START MATERIALS PROVIDED
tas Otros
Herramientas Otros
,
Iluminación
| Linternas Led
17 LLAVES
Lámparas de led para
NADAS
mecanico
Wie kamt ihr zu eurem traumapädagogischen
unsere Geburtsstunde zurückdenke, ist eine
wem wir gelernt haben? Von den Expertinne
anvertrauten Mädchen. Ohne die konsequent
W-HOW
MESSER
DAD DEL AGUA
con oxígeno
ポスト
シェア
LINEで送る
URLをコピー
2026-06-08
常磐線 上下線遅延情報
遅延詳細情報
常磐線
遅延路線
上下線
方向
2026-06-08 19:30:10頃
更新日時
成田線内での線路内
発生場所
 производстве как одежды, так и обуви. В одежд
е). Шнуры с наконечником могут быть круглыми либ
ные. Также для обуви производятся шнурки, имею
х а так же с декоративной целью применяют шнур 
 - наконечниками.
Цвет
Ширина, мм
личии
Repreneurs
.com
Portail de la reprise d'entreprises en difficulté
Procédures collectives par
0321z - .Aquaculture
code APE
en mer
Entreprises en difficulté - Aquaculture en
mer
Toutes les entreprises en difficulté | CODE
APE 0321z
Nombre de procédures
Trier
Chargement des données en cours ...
END MATERIALS PROVIDED
#### [GOAL OF THE EXERCISE]
Give the number of lines above that hold "difficulté", with no other words.

#### [TASK OUTPUT]
3